Même si nombre de catholiques voient l'issue des débats déjà écrite - une loi élargissant la PMA -, le temps n'est plus au choc frontal avec l'exécutif, comme lors de l'opposition au mariage homosexuel en 2012 et 2013. Aujourd'hui, "on ne cherche pas à nous ostraciser et à nous faire taire", se réjouit-on à la CEF. La Fédération protestante de France (FPF) prépare, elle, un texte sous forme d'"interpellations".
Sur des sujets comme la PMA et la fin de vie, les héritiers de la Réforme affichent des sensibilités diverses, des libéraux ouverts à des évolutions jusqu'aux évangéliques, qui le sont moins.
Contre "une société utilitariste"
"Le protestantisme a toujours été dans la marche: on avance et on essaye non pas de s'adapter à la société mais d'assumer cette tension entre liberté individuelle et responsabilité collective", fait valoir auprès de l'AFP le président de la FPF, François Clavairoly. "Aucune confession n'est exempte de débats internes, y compris celles dont on imaginerait qu'elles ont une ligne unique".

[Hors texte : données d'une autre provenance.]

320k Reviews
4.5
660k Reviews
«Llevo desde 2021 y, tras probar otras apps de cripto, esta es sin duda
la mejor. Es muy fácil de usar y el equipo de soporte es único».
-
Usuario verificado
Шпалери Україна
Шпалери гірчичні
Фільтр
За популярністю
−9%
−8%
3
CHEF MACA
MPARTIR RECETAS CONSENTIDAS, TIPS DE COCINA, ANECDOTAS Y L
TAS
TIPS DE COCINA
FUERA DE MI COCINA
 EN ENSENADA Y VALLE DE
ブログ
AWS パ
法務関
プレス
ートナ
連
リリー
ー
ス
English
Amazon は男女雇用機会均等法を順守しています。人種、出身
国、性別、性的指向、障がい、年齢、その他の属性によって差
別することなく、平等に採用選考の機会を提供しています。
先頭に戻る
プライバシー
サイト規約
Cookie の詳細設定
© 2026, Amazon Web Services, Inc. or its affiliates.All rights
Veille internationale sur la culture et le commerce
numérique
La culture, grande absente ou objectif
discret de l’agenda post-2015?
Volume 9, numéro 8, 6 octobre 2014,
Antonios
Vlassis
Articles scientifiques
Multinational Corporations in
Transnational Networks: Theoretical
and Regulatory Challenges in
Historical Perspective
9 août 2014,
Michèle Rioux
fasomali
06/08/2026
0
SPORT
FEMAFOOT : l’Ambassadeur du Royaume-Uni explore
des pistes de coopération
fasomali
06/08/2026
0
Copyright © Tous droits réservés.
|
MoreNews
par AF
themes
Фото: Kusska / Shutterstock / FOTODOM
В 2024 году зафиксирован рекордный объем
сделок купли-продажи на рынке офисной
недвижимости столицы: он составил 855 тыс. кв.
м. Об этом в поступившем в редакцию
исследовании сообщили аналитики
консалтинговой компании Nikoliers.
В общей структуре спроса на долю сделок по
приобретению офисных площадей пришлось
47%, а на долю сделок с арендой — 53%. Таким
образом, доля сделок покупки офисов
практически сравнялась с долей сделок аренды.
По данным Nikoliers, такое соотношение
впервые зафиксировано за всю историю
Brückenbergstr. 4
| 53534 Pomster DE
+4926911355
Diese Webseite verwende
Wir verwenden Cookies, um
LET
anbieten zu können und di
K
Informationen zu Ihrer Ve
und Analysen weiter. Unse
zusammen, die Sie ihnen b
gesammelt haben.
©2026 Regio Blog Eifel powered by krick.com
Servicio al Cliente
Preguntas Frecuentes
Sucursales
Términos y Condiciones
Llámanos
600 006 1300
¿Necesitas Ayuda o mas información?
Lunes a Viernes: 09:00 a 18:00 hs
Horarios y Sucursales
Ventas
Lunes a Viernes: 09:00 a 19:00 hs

Le grand rabbin de France, Haïm Korsia, voit lui les enjeux autour de la fin de vie comme "la question fondamentale" pour refuser "une société utilitariste". "Certains tentent le hold up avec une forme de conjonction de coordination entre mort et dignité. Notre travail à tous, dans la société, sera de mettre cette conjonction entre vie et dignité", dit à l'AFP M. Korsia, opposé à l'euthanasie.
En se voulant "confiant" sur la "construction de la solution", qui peut être "harmonieuse non pas parce qu'elle correspond à ce que tout le monde attend, mais parce que tout le monde se dit qu'il y a participé en étant entendu un tant soit peu". Quant au Conseil français du culte musulman (CFCM), même s'il est mobilisé sur d'autres priorités, comme celle de renforcer son organisation afin de peser face à la radicalisation, il n'entend pas déserter ce chantier médiatique. Son conseil religieux doit émettre un avis pour le 31 mars. "L'éthique musulmane est basée sur le respect de l'être humain. Après, c'est aux politiques de prendre leurs responsabilités", glisse prudemment le président du CFCM, Ahmet Ogras.
Attention, prévient le pasteur Clavairoly, qui préside l'informelle conférence des responsables de culte: parler d'un "front des religions" n'a pas de sens, vu les différences d'approches et de perspectives. Mais elles sont fondées à s'exprimer, "au même titre", dans "la République", que d'autres courants de pensée.